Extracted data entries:
■ ■ ■ ■ ■

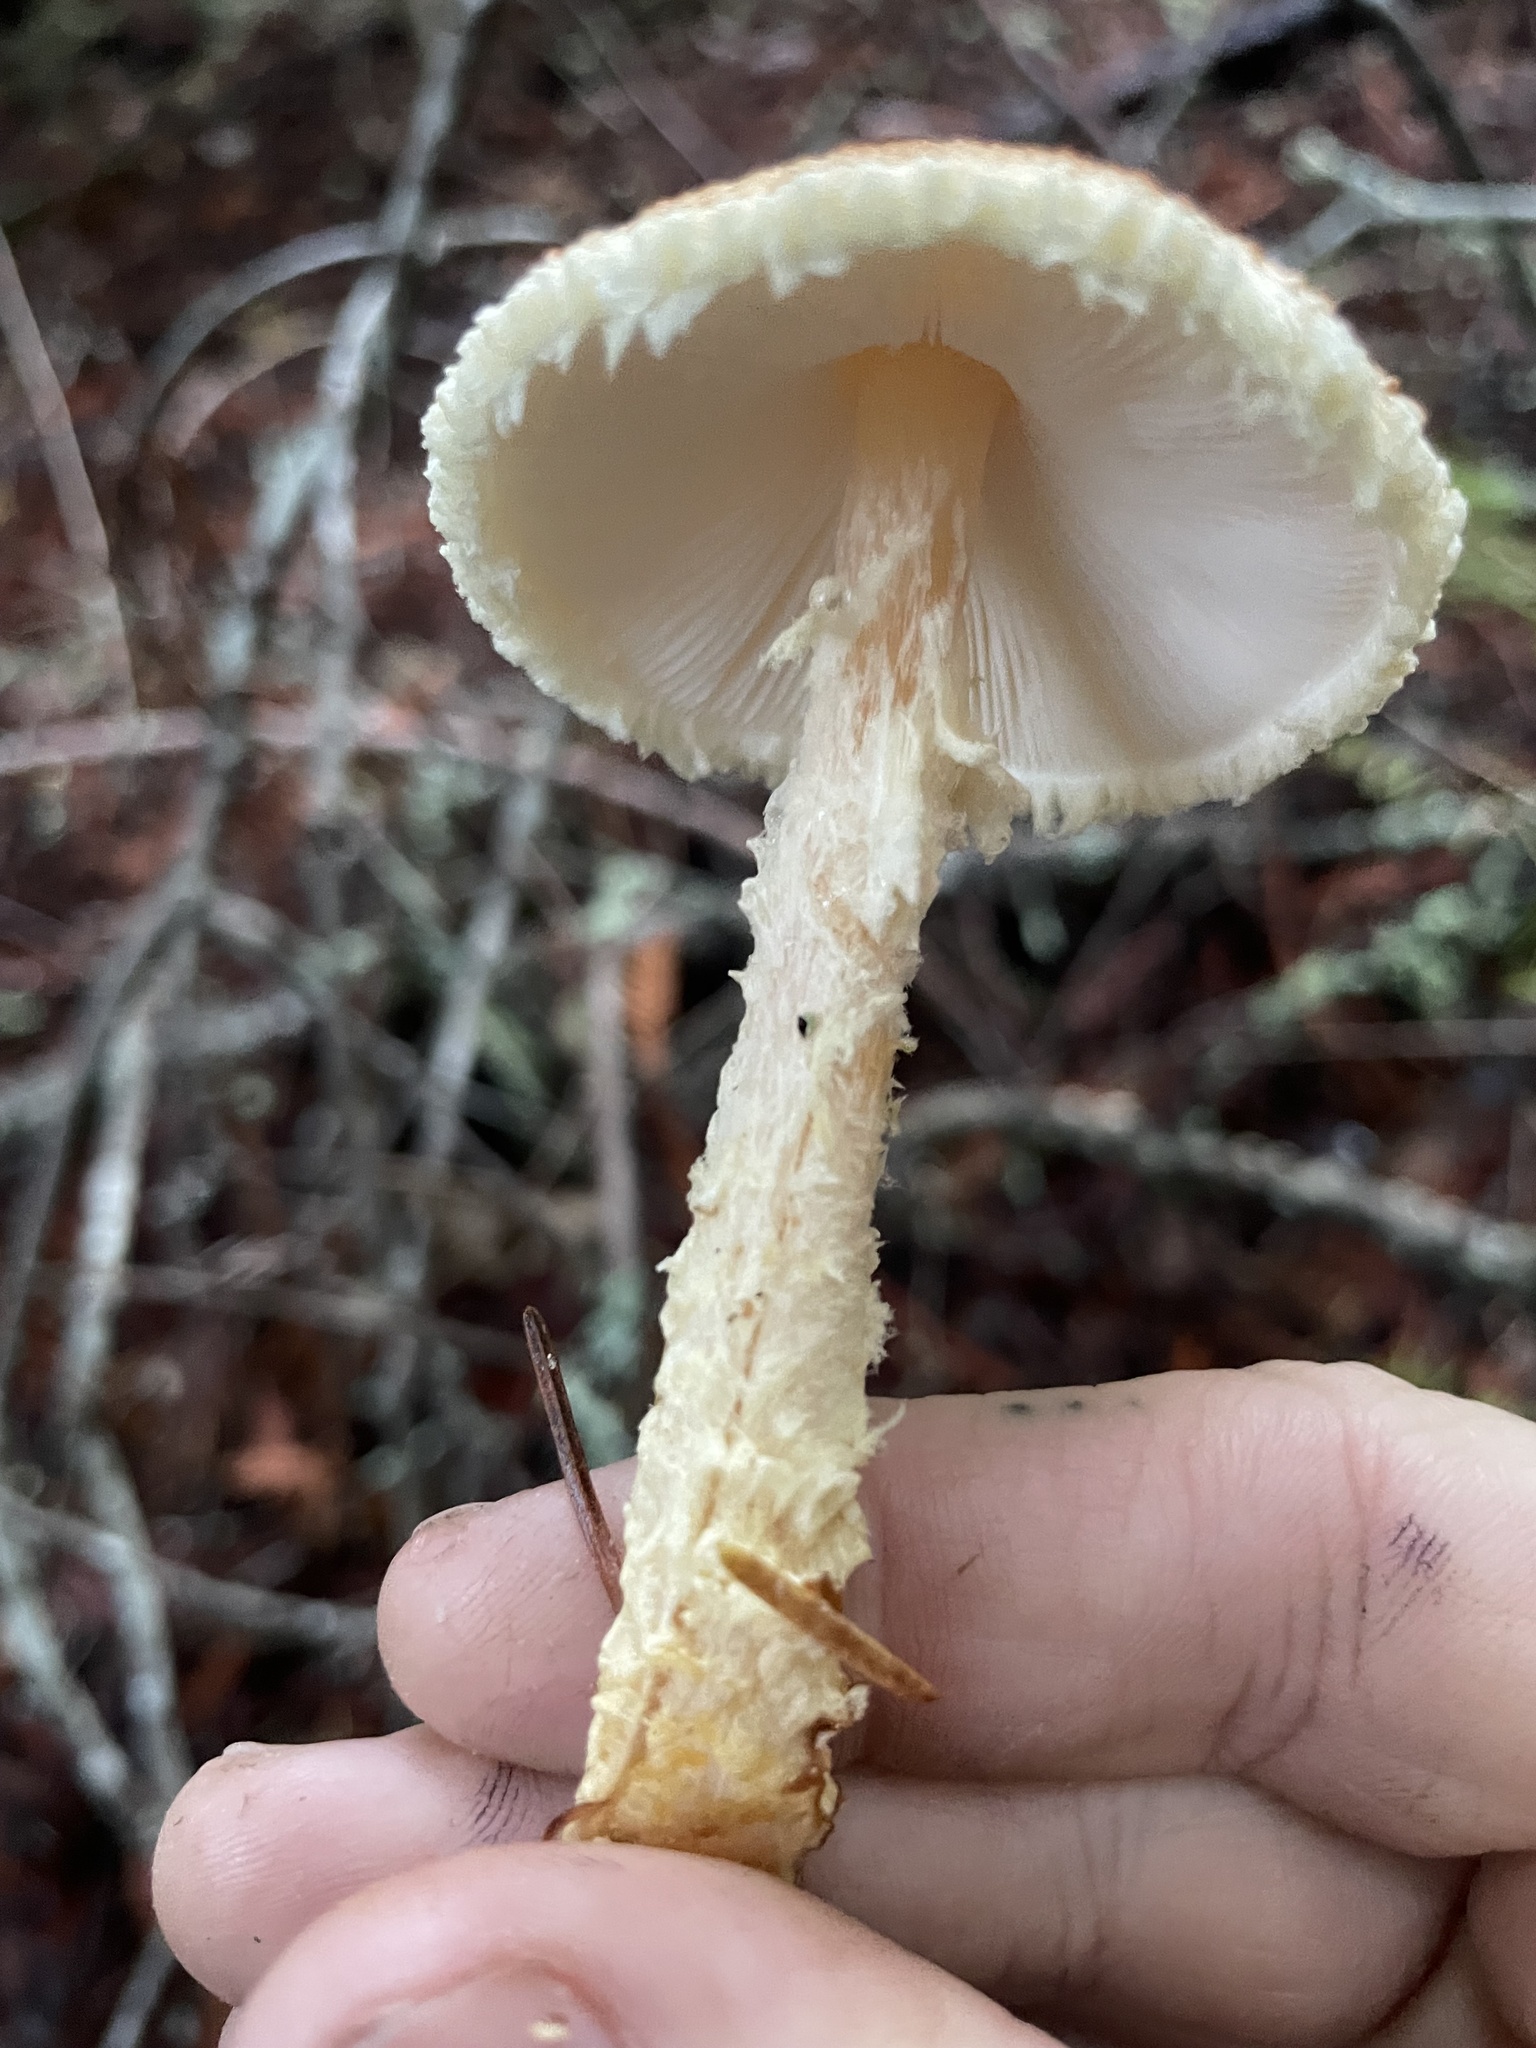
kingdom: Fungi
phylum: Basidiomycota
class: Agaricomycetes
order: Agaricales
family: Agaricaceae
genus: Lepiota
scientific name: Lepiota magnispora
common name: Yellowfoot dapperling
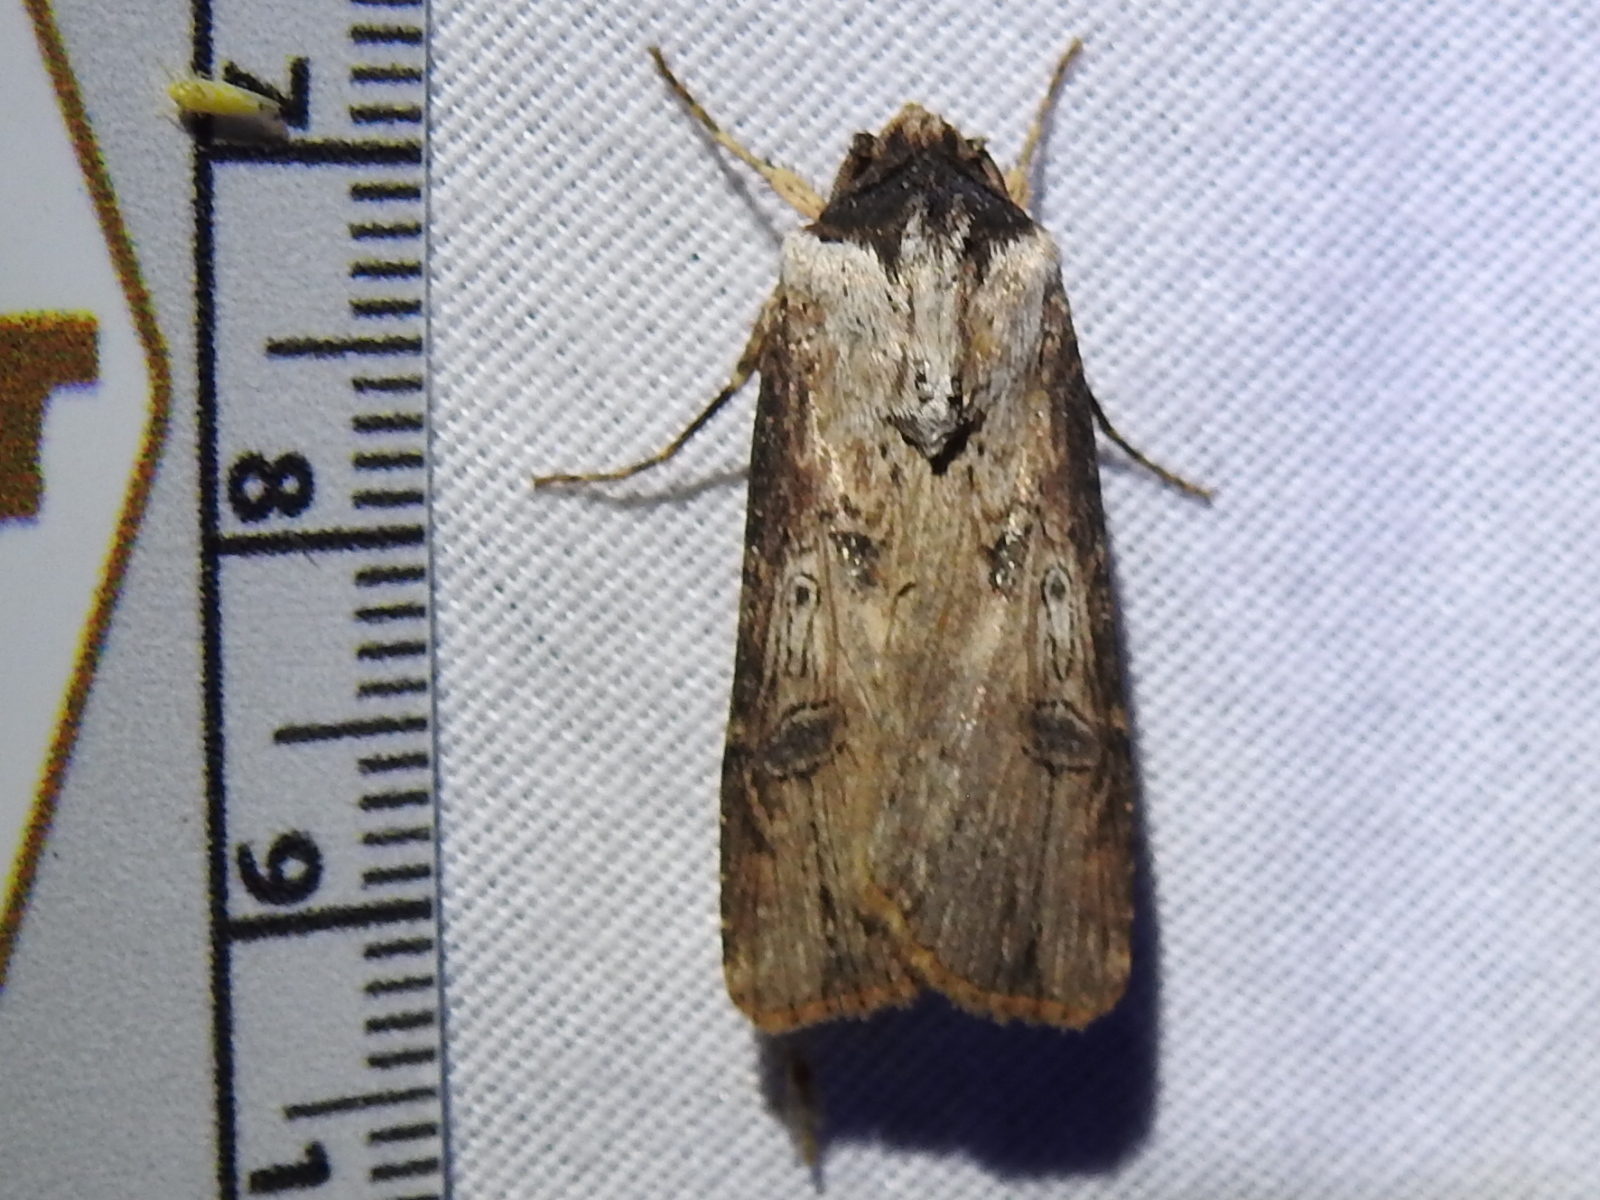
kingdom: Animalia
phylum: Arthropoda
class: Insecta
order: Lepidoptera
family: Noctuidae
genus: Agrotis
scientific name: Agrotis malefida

■ ■ ■ ■ ■

Given request: Can you write out every line of the listing above word for word, leaving out the pictures?

Exercise solution:
kingdom: Fungi
phylum: Basidiomycota
class: Agaricomycetes
order: Agaricales
family: Agaricaceae
genus: Lepiota
scientific name: Lepiota magnispora
common name: Yellowfoot dapperling
kingdom: Animalia
phylum: Arthropoda
class: Insecta
order: Lepidoptera
family: Noctuidae
genus: Agrotis
scientific name: Agrotis malefida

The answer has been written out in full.